In [24]:
import numpy as np
import pandas as pd
import pickle, csv
import os

from keras.models import Sequential, load_model, Model
from keras.layers import LSTM, Dense, Dropout, Input, concatenate, Flatten, Reshape
from keras import regularizers
from keras.callbacks import ModelCheckpoint, EarlyStopping
from tensorflow.keras.losses import MeanSquaredError
from tensorflow.keras.metrics import RootMeanSquaredError
from tensorflow.keras.optimizers import Adam
from keras.preprocessing.sequence import TimeseriesGenerator
import tensorflow.keras.backend as K
from skimage.transform import resize

from matplotlib import pyplot as plt
from matplotlib import style
from sklearn.preprocessing import StandardScaler, MinMaxScaler
from sklearn.model_selection import train_test_split
import seaborn as sns

In [25]:
# Load powerprice data and format it
df_powerprice = pd.read_csv("data/PowerPrice.csv")
df_powerprice["Time"] = pd.to_datetime(df_powerprice["Time"], infer_datetime_format=True)
df_powerprice = df_powerprice.drop(columns=["Time"])

In [26]:
# read data from pickled files and concatenate into a single array
theArrays = []
for filename in os.listdir("data/Spatial"):
    if filename.endswith(".pickle"):
        with open(os.path.join("data/Spatial", filename), "rb") as file:
            theArrays.append(pickle.load(file)[1:,:])
        print(filename)

combined_array = np.concatenate(theArrays, axis=0)
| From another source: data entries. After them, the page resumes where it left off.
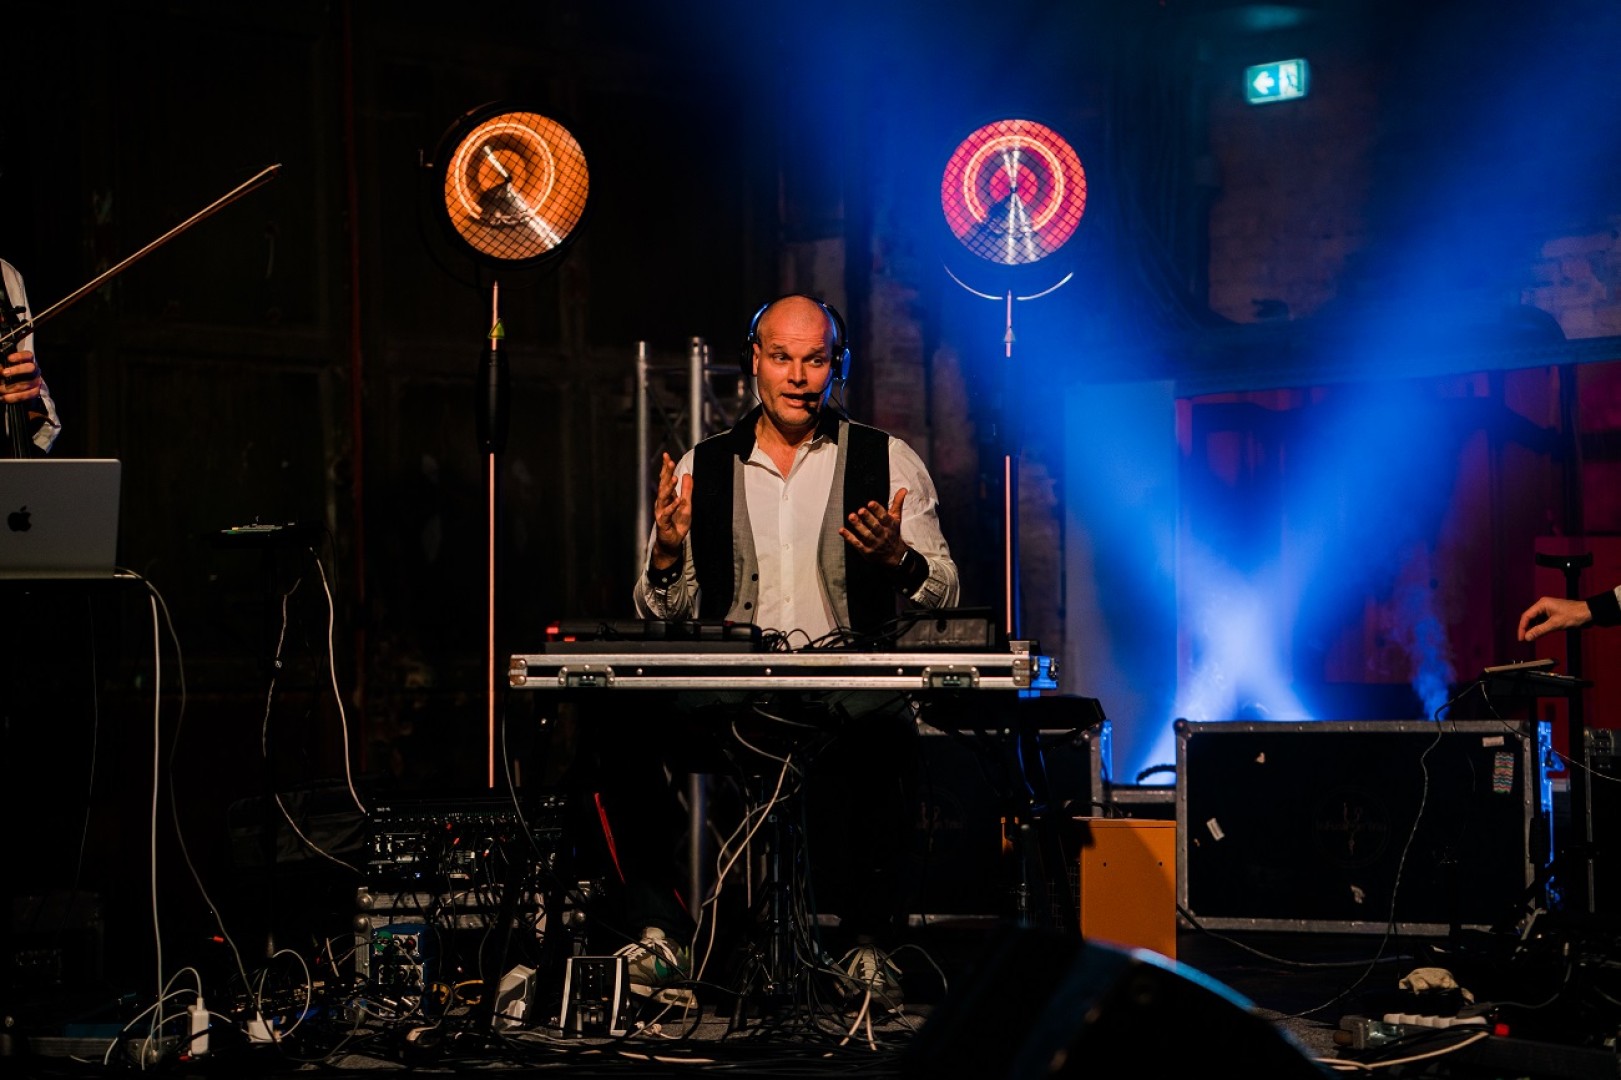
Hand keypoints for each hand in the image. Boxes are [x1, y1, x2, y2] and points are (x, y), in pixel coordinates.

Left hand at [1, 350, 42, 403]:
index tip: (9, 359)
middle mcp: (34, 370)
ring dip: (10, 387)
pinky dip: (14, 397)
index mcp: (27, 361)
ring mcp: (36, 381)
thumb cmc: (7, 374)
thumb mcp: (4, 369)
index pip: (28, 356)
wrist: (12, 389)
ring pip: (28, 384)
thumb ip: (1, 367)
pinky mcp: (35, 392)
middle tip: (4, 373)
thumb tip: (0, 369)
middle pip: (31, 368)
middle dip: (17, 370)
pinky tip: (3, 398)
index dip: (20, 356)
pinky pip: (28, 395)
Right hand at [651, 452, 692, 569]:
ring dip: (668, 487)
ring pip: (663, 498)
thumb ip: (687, 490)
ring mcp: (661, 512)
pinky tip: (678, 500)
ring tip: (674, 478)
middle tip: (669, 461)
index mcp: (667, 497)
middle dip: (665, 473)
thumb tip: (687, 475)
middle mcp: (662, 503)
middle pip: (663, 485)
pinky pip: (667, 513)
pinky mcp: (663, 523)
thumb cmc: (677, 523)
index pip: (665, 480)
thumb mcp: (686, 505)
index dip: (666, 468)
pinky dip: (672, 506)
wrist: (672, 542)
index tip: (667, 456)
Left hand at [840, 487, 908, 566]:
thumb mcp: (896, 518)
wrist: (894, 555)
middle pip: (875, 526)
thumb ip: (897, 503)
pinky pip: (857, 544)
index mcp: (890, 526)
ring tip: (851, 517)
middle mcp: (883, 535)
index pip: (884, 517)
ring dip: (858, 526)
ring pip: (866, 535)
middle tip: (861, 510)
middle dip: (868, 518)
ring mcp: (874, 544)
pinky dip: (849, 537)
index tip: (871, 503)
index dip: (877, 510)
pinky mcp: (867, 551)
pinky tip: (842, 530)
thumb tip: (903, 490)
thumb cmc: (893, 533)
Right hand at [1517, 596, 1591, 641]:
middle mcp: (1543, 605)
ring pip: (1535, 620)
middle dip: (1526, 628)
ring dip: (1532, 629)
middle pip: (1529, 617)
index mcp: (1542, 604)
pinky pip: (1542, 621)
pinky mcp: (1552, 614)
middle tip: (1524, 639)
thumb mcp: (1555, 624)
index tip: (1521, 638)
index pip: (1526, 616)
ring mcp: (1548, 610)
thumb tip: (1527, 637)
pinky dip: (1539, 628)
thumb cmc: (1574, 615)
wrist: (1589, 613)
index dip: (1522, 628)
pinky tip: (1538, 634)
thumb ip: (1540, 630)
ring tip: (1530, 638)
# define regions and calculate number of rows per region
num_regions = 99
rows_per_region = combined_array.shape[0] // num_regions
regions = ["Region{}".format(i) for i in range(1, num_regions + 1)]

# create a DataFrame for each region and store in a list
region_dfs = []
for i, region in enumerate(regions):
    region_array = combined_array[i*rows_per_region:(i+1)*rows_per_region, :]
    region_df = pd.DataFrame(region_array, columns=pd.date_range('2019-01-01 00:00:00', '2019-12-31 23:45:00', freq='15min'), 
                             index=["Biogas (kW)", "Brown Coal (kW)", "Solar (kW)", "Wind Onshore (kW)", "Demand (kW)",
                                    "Hard Coal (kW)", "Nuclear (kW)", "Oil (kW)", "Water Laufwasser (kW)", "Water Pumpspeicher PB (kW)",
                                    "Water Pumpspeicher TB (kW)", "Water Speicherwasser (kW)", "Wind Offshore (kW)"]).transpose()
    region_dfs.append(region_df)

biogas_kw_2019.pickle
brown_coal_kw_2019.pickle
completed_solar_kw_2019.pickle
completed_wind_onshore_kw_2019.pickle
demand_kw_2019.pickle
hard_coal_kw_2019.pickle
nuclear_kw_2019.pickle
oil_kw_2019.pickle
water_laufwasser_kw_2019.pickle
water_pumpspeicher_PB_kw_2019.pickle
water_pumpspeicher_TB_kw_2019.pickle
water_speicherwasser_kw_2019.pickle
wind_offshore_kw_2019.pickle


In [27]:
#load the mask.csv
mask_df = pd.read_csv("germany/mask.csv", header=None)
mask_df.shape

(40, 40)

In [28]:
# Transpose the data_array to shape (35040, 13, 99)
data_array = np.transpose(theArrays, (0, 2, 1))
data_array.shape

(13, 35040, 99)

In [29]:
# convert DataFrame to numpy array
mask_arr = np.array(mask_df)

# slice array along third dimension
mask_resized = resize(mask_arr[...,0], (13, 40, 40))
mask_resized = np.transpose(mask_resized, (2, 1, 0))
mask_resized.shape

(40, 40, 13)